Darwin observed that women had more animal natures than men, with their greater reliance on intuition, emotionality, acuity of signals (shared by Negroes, he also said) and capacity for imitation (also shared). I would add speed of response and opportunism to the list.
The evolutionary competitor of White women is White men. Her opponent can also be children and other women, but her provider, and opponent in the ultimate game, the male-female game, is men. If there is tribal or racial conflict, or indeed almost any physical conflict, she is a bystander and becomes a spoil of war. This is certainly true of our evolutionary past and is just as true today. Of course in past ages she faced adversity such as childbirth and all the other hardships of the time, but the only opponent she had to manipulate was men. Manipulate them she must, because for as long as women have had undergarments men have been trying to get into them and the maiden who lost control of sex quickly found herself up the spout. That is, pregnant and socially shamed, burdened, alone or some combination of these. Whatever her environment, she faced serious consequences.

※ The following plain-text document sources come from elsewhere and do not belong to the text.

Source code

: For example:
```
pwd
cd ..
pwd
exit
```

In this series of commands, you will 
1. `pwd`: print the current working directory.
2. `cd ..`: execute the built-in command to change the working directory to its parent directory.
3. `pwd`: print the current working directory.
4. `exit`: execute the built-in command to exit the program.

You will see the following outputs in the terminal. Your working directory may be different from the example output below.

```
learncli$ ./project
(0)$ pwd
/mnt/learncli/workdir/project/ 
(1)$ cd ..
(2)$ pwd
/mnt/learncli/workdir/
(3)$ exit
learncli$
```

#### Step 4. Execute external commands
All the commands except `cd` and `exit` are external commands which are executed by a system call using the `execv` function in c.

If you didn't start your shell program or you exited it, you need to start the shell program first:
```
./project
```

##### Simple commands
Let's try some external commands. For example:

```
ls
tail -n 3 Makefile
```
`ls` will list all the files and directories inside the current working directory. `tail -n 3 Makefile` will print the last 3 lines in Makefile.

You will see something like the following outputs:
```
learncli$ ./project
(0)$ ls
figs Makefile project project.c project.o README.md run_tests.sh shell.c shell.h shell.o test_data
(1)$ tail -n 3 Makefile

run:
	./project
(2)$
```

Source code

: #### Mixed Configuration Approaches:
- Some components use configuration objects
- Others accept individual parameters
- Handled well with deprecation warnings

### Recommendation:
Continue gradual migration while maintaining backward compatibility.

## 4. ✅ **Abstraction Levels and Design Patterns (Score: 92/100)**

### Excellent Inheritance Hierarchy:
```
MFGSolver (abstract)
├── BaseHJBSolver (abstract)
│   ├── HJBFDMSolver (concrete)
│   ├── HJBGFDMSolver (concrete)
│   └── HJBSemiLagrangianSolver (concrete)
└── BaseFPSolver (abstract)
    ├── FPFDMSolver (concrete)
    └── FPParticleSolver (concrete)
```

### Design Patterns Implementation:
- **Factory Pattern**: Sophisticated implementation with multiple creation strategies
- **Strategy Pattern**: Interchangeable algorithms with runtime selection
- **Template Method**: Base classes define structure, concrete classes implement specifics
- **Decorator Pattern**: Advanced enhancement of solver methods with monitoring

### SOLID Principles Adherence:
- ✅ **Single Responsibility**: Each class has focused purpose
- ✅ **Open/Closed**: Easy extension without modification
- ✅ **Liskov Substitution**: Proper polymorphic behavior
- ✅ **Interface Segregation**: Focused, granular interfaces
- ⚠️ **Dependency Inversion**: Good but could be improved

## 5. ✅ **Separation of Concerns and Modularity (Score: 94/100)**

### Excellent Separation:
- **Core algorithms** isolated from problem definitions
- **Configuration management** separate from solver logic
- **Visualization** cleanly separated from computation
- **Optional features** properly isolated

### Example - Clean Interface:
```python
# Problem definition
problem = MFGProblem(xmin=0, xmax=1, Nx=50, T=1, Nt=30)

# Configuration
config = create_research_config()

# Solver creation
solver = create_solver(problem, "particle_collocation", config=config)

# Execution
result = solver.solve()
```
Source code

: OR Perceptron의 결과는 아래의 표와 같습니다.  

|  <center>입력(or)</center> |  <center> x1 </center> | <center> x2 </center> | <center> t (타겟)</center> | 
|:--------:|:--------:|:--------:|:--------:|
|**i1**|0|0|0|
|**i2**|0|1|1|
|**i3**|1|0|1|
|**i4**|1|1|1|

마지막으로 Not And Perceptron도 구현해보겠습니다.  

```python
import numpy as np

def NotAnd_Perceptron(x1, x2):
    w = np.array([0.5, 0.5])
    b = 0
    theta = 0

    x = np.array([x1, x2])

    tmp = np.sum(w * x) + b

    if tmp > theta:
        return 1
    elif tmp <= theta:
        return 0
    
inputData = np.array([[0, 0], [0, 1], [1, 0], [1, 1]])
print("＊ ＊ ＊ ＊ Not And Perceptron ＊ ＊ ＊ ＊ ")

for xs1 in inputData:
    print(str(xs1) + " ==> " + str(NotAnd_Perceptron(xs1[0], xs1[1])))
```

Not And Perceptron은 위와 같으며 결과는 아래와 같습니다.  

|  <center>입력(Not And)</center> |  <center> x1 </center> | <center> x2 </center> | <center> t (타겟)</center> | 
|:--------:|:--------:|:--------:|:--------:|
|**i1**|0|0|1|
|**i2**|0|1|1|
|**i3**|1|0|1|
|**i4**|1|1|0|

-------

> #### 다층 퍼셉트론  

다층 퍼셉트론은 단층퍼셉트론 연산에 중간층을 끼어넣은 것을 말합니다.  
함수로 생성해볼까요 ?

In reality, male and female are opposites and only in very limited circumstances do their interests coincide – when both combine to replicate each others’ genes. Most of the time, male and female interests conflict. With this single (but crucial) exception, their interests are diametrically opposed.
A counselling psychologist in Amsterdam I knew had many clients sent to him by the city. His female clients would express guilt about their actions involving children and animals but never concerning men. I’m reminded of a report some years ago that the BBC received more viewer complaints about the beating up of a teddy bear than real, actual violence. Women’s ‘attack on vulnerability’ switch does not operate on children, or cute fluffy animals, but it does operate on men. Though in the human case the assault is more likely to be verbal and/or psychological. It will often be performed under a pretext.
Applying this to our situation now, this means that when alien forces are undermining men, collectively demoralising and weakening them, when fourth generation warfare is underway and all manner of means are being employed to deter men from exercising any authority or control, women, in the main, will simply go along with it, and join in.